----- SOURCE TEXT

Equality in the Cauchy-Schwarz inequality implies $\overrightarrow v$,$\overrightarrow w$ linearly dependent

Question

Show that one gets equality in the Schwarz inequality if and only if $\overrightarrow v$,$\overrightarrow w$ are linearly dependent.

(I am supposing they want me to prove it in an inner product space we call V)

The $\Leftarrow$ part of the proof was pretty straightforward but I don't know how to go about the $\Rightarrow$ part because linear dependence requires us to show $\overrightarrow v$=$\lambda \overrightarrow w$ for some $\lambda \in \mathbb{R}$ but the Cauchy-Schwarz inequality only involves norms\lengths of vectors and not relations between the vectors themselves. I would appreciate tips on starting points.

----------
----- PROVIDED MATERIAL

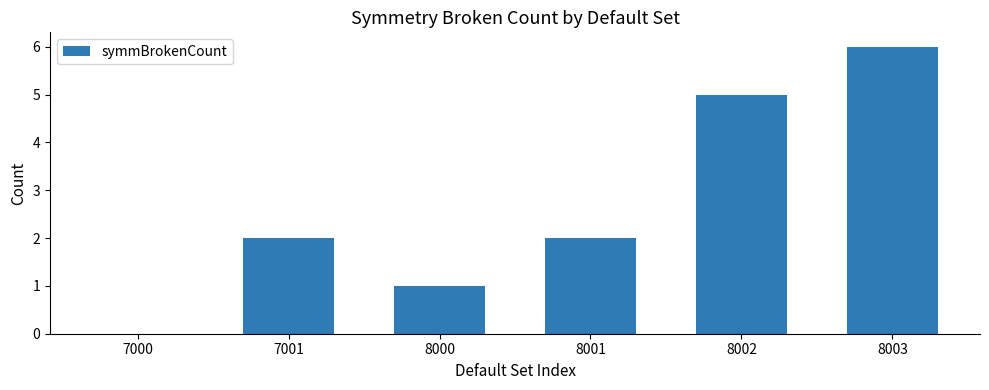

How many series are shown in this chart?

1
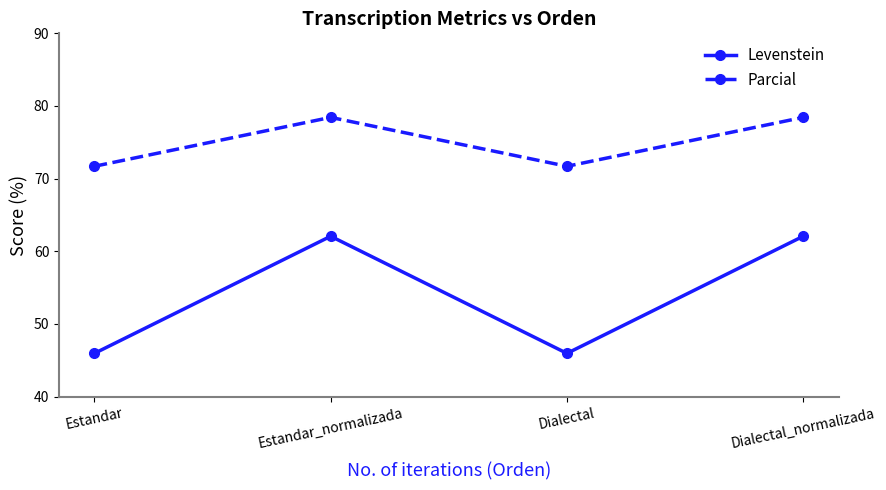

What are all the series names shown in the legend?

Levenstein, Parcial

----------

-- TRY IT --
In the Cauchy-Schwarz question, in what kind of space does the poster assume the proof should be done?

-- RESULT OF THIS EXERCISE --
An inner product space, called V.